As someone else mentioned here, the graphical merge tool in IDEA is extremely powerful. Plus keyboard shortcuts to all the main Git actions. It's overall more efficient. However I always use Git IDEA + Git CLI side by side.
Hmm, I can appreciate that free EAP download links would probably be a tad nontrivial to find by design, but after having a bit of a dig I'm still coming up stumped.
Thank Garbage Collected languages. I just checked the IDEA config and found its maximum heap is set to 750 MB by default. You typically wouldn't need 32GB to run it.
I changed the maximum heap for my IntelliJ IDEA instances to 2GB and haven't seen a slowdown since. 750M is too low if you're working on a large project imo. Adding a dependency to my pom and immediately debugging used to cause the IDE to chug while it scanned everything.
You are delusional and immature. I've seen experienced Vim/Emacs kiddies like you really struggle to keep up with my productivity levels in IDEA with JVM languages. Doing everything at the command line doesn't make you 1337 and superior. The actual typing and manipulation of text is the least complex side of development. Most of my time is spent thinking, analyzing, rather than monkeying with text. However I use Vim keybindings in IDEA and get the best of both worlds. Efficient text editing + advanced semantic parsing at a level that Vim and Emacs will never achieve.

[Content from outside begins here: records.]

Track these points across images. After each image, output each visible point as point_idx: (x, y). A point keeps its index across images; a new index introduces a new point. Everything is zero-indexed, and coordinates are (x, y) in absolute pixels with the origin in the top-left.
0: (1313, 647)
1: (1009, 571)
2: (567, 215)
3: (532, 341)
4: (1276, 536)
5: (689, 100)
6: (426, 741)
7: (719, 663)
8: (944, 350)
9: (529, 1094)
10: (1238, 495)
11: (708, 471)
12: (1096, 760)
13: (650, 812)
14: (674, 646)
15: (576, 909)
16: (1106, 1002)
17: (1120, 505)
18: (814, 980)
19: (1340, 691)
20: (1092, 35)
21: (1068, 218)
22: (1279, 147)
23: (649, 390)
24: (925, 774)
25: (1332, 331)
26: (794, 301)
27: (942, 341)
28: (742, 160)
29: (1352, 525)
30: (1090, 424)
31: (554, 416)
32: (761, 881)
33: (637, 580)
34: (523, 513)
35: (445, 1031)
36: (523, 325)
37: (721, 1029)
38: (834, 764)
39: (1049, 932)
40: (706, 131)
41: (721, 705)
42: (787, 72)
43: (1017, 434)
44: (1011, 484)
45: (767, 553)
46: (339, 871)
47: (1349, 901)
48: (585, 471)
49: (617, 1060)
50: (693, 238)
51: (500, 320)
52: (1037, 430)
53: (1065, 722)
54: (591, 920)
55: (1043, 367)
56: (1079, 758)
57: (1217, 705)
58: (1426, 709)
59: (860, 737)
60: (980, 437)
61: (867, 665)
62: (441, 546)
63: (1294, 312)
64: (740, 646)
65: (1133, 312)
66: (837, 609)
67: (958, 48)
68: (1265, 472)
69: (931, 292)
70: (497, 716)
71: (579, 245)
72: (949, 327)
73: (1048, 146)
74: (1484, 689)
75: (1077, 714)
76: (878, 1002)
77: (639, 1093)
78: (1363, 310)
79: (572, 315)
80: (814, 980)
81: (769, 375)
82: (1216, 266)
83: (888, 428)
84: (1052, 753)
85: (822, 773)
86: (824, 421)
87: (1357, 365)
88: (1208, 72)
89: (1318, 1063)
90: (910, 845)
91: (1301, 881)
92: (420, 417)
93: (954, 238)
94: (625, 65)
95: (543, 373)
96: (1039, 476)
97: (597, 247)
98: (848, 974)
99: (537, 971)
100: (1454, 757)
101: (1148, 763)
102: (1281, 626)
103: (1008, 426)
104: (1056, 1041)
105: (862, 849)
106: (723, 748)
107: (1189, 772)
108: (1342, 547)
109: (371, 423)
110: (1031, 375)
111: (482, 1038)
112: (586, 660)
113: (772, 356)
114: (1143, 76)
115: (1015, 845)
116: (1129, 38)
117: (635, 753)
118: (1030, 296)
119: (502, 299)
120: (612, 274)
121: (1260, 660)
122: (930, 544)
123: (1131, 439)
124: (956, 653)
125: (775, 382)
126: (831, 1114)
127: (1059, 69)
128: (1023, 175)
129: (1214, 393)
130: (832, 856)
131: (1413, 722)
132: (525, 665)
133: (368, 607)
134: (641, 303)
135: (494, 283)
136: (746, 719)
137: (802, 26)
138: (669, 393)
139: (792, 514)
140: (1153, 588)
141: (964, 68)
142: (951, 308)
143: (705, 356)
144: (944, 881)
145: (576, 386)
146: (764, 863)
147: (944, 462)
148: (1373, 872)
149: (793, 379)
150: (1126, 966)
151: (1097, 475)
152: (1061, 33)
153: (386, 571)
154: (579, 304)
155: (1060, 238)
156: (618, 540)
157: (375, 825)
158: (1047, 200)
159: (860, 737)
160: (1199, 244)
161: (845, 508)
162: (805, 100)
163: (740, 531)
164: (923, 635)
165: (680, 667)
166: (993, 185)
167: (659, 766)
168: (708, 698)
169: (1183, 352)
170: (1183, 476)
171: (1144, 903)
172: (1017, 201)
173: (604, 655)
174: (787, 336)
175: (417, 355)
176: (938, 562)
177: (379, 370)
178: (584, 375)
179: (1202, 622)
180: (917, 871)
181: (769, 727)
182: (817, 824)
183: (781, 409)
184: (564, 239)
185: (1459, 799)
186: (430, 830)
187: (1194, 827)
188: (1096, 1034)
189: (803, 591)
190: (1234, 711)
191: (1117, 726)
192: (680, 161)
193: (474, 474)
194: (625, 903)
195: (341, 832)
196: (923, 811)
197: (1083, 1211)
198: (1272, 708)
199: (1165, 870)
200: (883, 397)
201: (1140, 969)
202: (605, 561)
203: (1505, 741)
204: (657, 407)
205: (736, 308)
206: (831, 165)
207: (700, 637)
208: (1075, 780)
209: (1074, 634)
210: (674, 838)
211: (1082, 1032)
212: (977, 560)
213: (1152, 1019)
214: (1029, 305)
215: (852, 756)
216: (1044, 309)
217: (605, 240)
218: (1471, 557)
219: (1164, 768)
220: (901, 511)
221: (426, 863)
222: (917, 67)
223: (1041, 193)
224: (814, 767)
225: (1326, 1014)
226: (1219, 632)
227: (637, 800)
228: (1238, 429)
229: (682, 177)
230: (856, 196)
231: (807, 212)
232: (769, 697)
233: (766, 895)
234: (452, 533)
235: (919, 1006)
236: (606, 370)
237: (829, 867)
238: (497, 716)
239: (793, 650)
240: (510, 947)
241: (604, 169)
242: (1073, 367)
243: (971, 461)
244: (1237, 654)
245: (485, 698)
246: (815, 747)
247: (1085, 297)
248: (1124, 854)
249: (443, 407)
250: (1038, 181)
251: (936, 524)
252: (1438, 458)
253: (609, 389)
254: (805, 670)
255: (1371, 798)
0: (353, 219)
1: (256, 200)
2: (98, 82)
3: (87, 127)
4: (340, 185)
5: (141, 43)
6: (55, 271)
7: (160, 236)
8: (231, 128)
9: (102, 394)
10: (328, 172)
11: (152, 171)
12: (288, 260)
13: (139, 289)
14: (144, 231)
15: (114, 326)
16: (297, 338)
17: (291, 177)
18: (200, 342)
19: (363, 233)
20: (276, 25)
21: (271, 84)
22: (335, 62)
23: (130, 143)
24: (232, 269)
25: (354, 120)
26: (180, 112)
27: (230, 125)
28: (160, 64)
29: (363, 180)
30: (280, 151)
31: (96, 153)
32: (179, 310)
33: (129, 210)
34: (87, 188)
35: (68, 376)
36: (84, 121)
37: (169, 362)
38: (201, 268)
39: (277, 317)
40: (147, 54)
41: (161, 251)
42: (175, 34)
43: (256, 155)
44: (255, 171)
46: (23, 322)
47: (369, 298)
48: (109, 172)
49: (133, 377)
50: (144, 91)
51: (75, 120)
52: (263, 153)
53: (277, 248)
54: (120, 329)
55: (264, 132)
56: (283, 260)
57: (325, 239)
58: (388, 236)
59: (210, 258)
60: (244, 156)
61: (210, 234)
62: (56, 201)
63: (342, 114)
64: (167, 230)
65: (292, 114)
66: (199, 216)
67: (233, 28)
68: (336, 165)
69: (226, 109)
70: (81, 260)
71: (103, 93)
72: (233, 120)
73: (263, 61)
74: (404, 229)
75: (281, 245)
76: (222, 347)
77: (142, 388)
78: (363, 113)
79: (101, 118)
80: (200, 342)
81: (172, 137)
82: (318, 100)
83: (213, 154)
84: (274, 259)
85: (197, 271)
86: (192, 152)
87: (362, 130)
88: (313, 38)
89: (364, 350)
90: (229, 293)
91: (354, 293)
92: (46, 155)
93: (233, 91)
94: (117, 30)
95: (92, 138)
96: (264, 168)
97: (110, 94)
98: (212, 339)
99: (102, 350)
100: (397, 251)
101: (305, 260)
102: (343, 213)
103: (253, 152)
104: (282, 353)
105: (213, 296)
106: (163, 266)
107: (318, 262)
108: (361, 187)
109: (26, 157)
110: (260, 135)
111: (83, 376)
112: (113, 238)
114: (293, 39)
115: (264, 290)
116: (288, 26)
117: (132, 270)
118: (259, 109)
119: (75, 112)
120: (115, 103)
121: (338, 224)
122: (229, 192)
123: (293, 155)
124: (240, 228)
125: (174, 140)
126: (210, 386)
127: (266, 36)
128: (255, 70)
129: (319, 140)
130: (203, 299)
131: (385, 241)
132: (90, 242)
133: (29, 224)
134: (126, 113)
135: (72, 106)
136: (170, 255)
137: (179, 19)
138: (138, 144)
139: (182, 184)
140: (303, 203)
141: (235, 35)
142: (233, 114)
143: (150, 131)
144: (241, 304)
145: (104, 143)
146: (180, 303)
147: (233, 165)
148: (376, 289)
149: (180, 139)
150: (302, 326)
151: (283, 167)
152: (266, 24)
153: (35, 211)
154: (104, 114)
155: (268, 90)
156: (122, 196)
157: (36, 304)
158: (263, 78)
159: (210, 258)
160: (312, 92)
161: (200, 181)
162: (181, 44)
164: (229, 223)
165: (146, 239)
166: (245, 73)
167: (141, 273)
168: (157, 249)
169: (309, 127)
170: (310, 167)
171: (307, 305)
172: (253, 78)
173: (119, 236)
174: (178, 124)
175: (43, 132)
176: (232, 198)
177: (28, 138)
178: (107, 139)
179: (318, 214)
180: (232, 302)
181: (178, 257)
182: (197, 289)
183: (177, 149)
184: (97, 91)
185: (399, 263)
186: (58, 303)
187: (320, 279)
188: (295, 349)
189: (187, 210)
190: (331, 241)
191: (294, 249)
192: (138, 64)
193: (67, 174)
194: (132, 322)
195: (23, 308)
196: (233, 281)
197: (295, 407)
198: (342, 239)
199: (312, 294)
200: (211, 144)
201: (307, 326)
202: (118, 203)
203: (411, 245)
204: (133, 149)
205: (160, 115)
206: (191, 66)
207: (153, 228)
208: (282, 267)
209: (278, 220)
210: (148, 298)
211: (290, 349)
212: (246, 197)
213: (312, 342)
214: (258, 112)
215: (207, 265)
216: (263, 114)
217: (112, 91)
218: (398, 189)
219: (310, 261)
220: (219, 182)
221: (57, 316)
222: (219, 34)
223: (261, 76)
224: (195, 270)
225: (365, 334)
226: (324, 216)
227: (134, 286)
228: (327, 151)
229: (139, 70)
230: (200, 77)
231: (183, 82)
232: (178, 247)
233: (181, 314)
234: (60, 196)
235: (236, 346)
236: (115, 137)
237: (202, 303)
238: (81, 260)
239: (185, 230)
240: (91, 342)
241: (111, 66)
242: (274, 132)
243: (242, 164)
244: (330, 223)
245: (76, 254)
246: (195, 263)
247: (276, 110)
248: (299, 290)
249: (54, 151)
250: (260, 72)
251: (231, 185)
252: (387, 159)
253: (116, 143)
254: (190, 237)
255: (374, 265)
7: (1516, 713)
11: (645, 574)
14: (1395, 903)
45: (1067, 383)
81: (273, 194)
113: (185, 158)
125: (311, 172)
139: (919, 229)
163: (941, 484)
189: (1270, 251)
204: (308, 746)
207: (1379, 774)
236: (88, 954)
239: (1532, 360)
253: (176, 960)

If you actually read his comment, I think you'll agree this was an accurate and fair assessment. I've worked with those kids who believe they're super smart and others are simpletons purely based on tool preferences.
You don't have nearly enough information to draw that conclusion about someone from an internet comment. However, even if you're right, it misses the point. The point isn't that you owe $commenter better, it's that you owe the community better. Personal attacks poison the well and invite others to do worse. The community here is fragile. If you want to participate, you need to help preserve it, not help destroy it.
You're not just wrong, you're also rude, which is a sign of immaturity. Professionals try to avoid that kind of language.
If you never learned Vim to the sufficient level, you will never understand how incredibly empowering and powerful it is for navigating and editing text. And that IdeaVim is hopelessly lacking many of its features.
And if you never gotten in Emacs to the point of writing your own Emacs-lisp packages you will never learn true level of extensibility capabilities of Emacs. There's simply no other tool in existence that lets you do some borderline batshit crazy stuff.
When you don't know what you're talking about, at least have some respect for those who do. I personally used your beloved tools for about seven years (to the degree of above advanced level). I switched to Emacs (with Evil-mode), because I felt that I grew out of IntelliJ. Tell me about maturity.